図はエビリファイ・リスパダール主活性代謝物・ジプレキサを1回服用した時の薬物動態をしめしています。赤線は連続服用後に定常状態に達した際の平均血中濃度を示しています。各薬剤の特徴をまとめてみます

~エビリファイ~
服用後2時間ほどで安定した効果が発現します。効き目は定常状態時の約1/3程度です。エビリファイの半減期が60時間ですので、効果持続時間は1~2日は穏やかに効果が持続することが想定されます。またエビリファイ特有のパーシャルアゴニストとしての作用により過鎮静が生じにくいという特徴がありますので、頓服使用後も日常生活の活動量を過度に落とさず経過することが示唆されます。

~リスパダール~
服用後40分ほどで効果が発現します。効果発現が早いという特徴を備えています。効き目も定常状態時の6割程度を保持しているので効果を実感できる薬です。効果持続時間は服用後半日を経過すると徐々に減退してくると思われます。リスパダールは、しっかりドーパミン受容体を遮断する効果があるため、効き目を感じることができる半面、効果が減弱してきたときの「差」も明確に生じます。「一過性のドーパミン放出が原因で生じる急性期症状」といってもドーパミン放出の程度および持続時間はケースバイケースです。

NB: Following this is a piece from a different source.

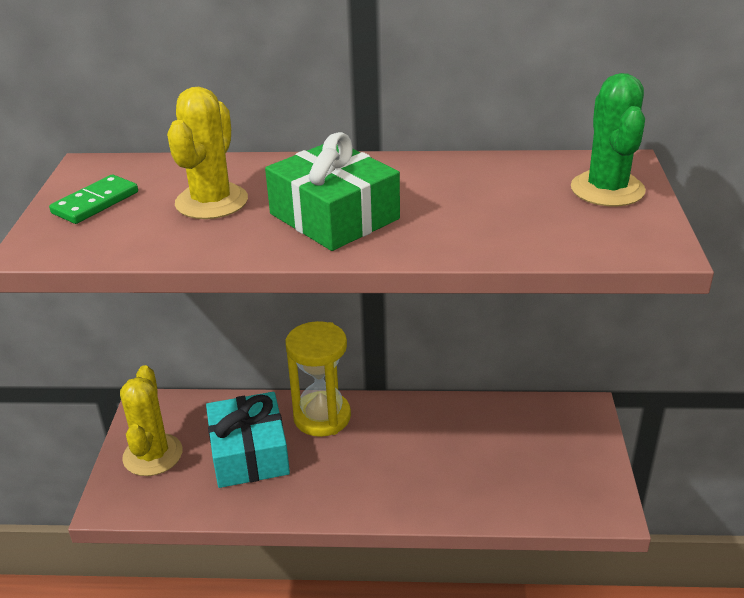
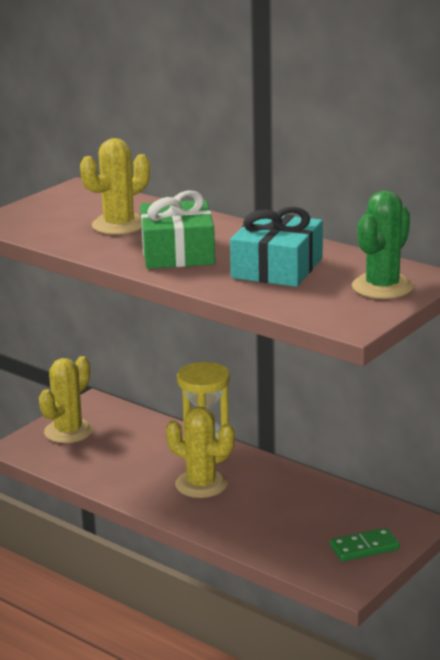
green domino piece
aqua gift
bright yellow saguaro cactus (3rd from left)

リスパダールはその特性を考えると、短時間型の急変にはマッチする薬であると思われます。

~ジプレキサ~
服用後2~3時間ほどで効果が発現します。効き目は定常状態時の約半分程度です。ジプレキサの半減期が30時間ほどですので、効果持続時間は1日程度は持続的に続くものと思われます。服用量にもよりますが、持続時間と一過性の抗ドーパミン作用だけを見るのであればエビリファイとリスパダールの中間という印象です。ジプレキサはドーパミンD2・D3・D4受容体に加えてα1アドレナリンおよびヒスタミンH1受容体に対してほぼ同じ濃度範囲で高い親和性を示してバランスよく結合する特徴があるため、不穏感・イライラ・不安感などを含む幅広い急性変調に対処できる特性があると思われます。

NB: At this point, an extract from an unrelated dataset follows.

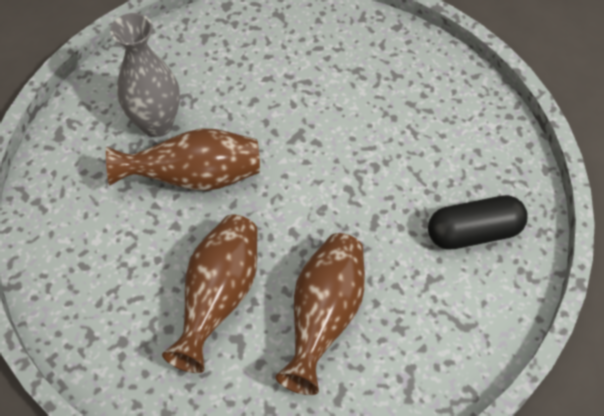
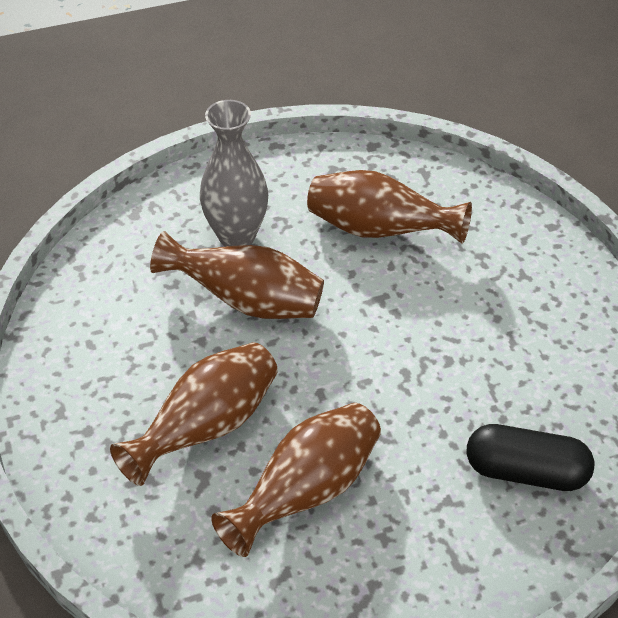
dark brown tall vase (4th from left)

頓服薬の選定には関しては、定期服用している抗精神病薬と同じ薬を頓服薬として使用するケースもあれば、違う薬を使用するケースもあります。いずれの薬においても頓服薬使用する場合は、薬の効き目と同時に消失についても考慮する必要があります。急性期症状の具体的な症状と発現時間、変調度合いなどを明確に確認し、症状に見合った薬剤を選定することが求められます。